How the paltry 2016 debate schedule helped Clinton win the primary

There were many ways the DNC and other Democratic Party leadership tipped the scales to help nominate Hillary Clinton in 2016, but the biggest issue in my opinion was the horrendously inadequate debate schedule.

Although the DNC did eventually agree to add four extra debates near the end of the primary season – one of which never occurred – the 2016 schedule was whimpering weaksauce compared to the 2008 schedule. Throughout the 2007-2008 Democratic primary season, there were 20 debates. 20! Additionally, a whopping 12 of them happened before the first-in-the-nation Iowa caucuses. In contrast, throughout the 2015-16 primary season, only nine debates actually occurred, and only four of them happened before the Iowa caucuses.

Then-Senators Barack Obama and Hillary Clinton at a CNN debate in Austin, Texas on February 21, 2008. Photo by Deborah Cannon, Associated Press

The importance of exposure to the public through debates, especially to insurgent candidates like Obama or Sanders when challenging an entrenched favorite like Hillary Clinton, cannot be understated.
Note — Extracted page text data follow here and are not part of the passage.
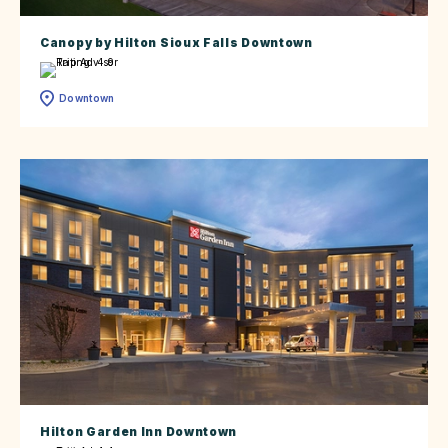
Canopy by Hilton Sioux Falls Downtown
Downtown
Hilton Garden Inn Downtown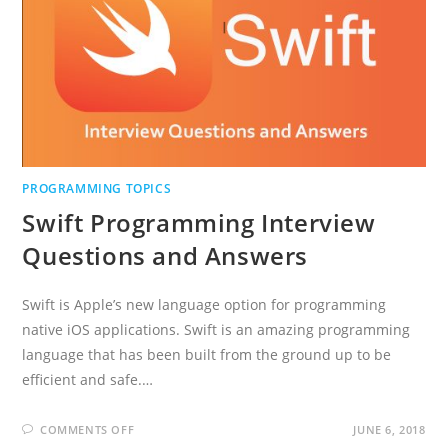
PROGRAMMING TOPICS
Swift Programming Interview
Questions and Answers
Swift is Apple’s new language option for programming
native iOS applications. Swift is an amazing programming
language that has been built from the ground up to be
efficient and safe.…
ON
COMMENTS OFF
JUNE 6, 2018
SWIFT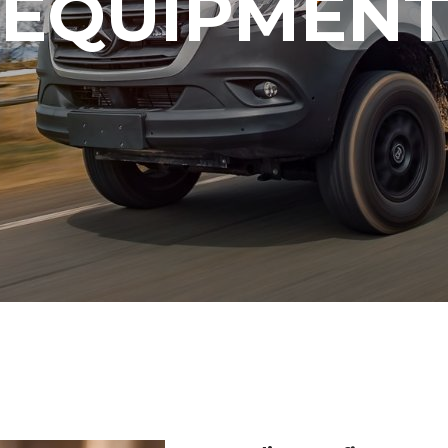
EQUIPMEN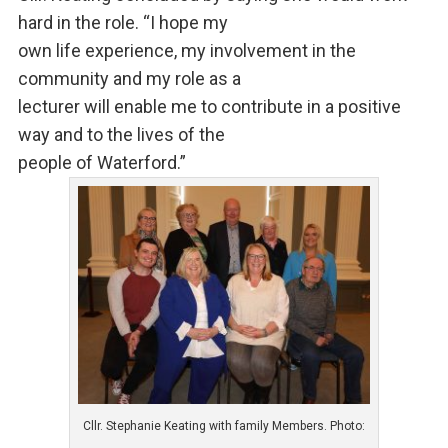
hard in the role. “I hope my
own life experience, my involvement in the
community and my role as a
lecturer will enable me to contribute in a positive
way and to the lives of the
people of Waterford.”
Cllr. Stephanie Keating with family Members. Photo: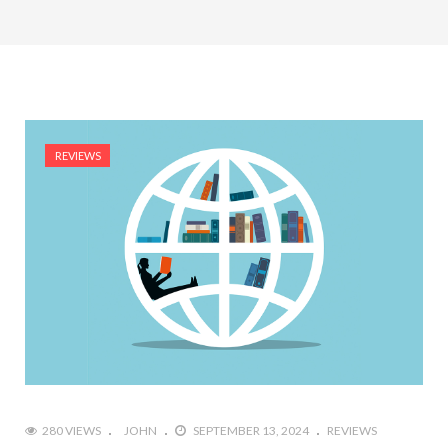
REVIEWS
280 VIEWS
JOHN
SEPTEMBER 13, 2024
REVIEWS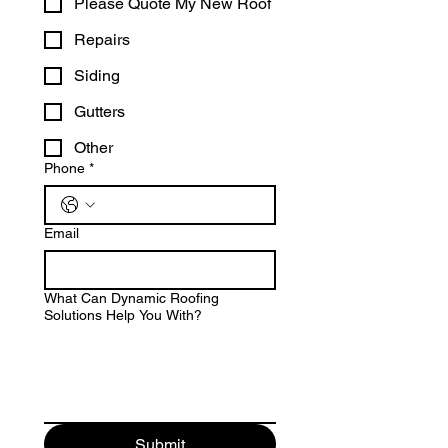
Please Quote My New Roof
Repairs
Siding
Gutters
Other
Phone
*
Email
What Can Dynamic Roofing
Solutions Help You With?
Submit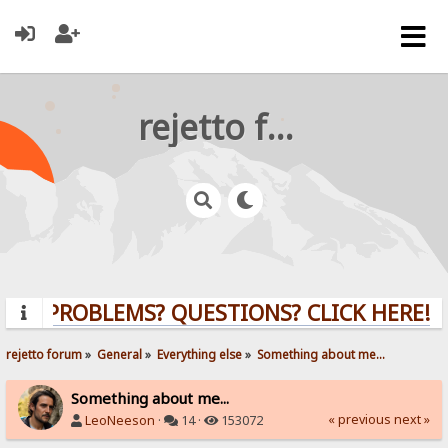
rejetto forum
PROBLEMS? QUESTIONS? CLICK HERE!
rejetto forum
»
General
»
Everything else
»
Something about me...
Something about me...
« previous
next »
LeoNeeson
·
14 ·
153072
In the roughly seven months between April 26, 2007 (the first Democratic debate of that season) and January 3, 2008 (the Iowa caucuses), there were 12 debates. During that time, Barack Obama rose 9.5% in the Iowa polls, with noticeable bumps upward after the July 23, September 26, and December 13 debates. While it’s impossible to prove that the debates caused these polling increases, it seems probable that the increased publicity may have played a role.

We see a similar story play out between October 13, 2015 (the first Democratic debate of this past election) and February 1, 2016 (the Iowa caucuses). About a week after that first debate in October, Sanders’ polling average in Iowa jumped from 27% to 41% before falling back down. Two weeks after the November 14 debate, Sanders’ poll numbers climbed from 31% back up to 41%. In total, between the first debate and the Iowa caucuses, Sanders’ polling numbers improved by a whopping 17%. If Sanders could pull off a 17% surge against Hillary Clinton in three and a half months with only four debates, imagine what he might’ve been able to do if he’d participated in 12! This is all based on the fairly reasonable assumption that, for strong candidates with low name recognition, exposure to the public through debates can and does bring in new supporters.

Then-presidential candidates Hillary Clinton and Bernie Sanders argue during an NBC-YouTube debate in Charleston, South Carolina on January 17, 2016. Photo by Randall Hill, Reuters

The limited debate schedule wasn’t coincidence, either. In an April 27, 2015 email, Clinton advisor Charlie Baker points out to other Clinton campaign officials that it was in their best interests to “limit the number of debates” and “start the debates as late as possible.” Baker goes on to discuss how the other campaigns want more debates, but assures his colleagues that DNC communications officials – including Mo Elleithee, who worked on Clinton’s 2008 campaign – will announce the six-debate schedule (the Clinton team’s preferred one) before any other candidates officially enter the race.

If the Democratic Party refrains from tipping the scales like this in the future, they might just allow the voters to pick a candidate who can win a general election. Regardless of the ethical implications of a supposedly neutral body favoring one candidate over another, the party’s decision to throw its weight behind Hillary Clinton was a bad one. She was clearly the wrong candidate for the anti-establishment political moment, and now we’re all paying the price for a massive miscalculation.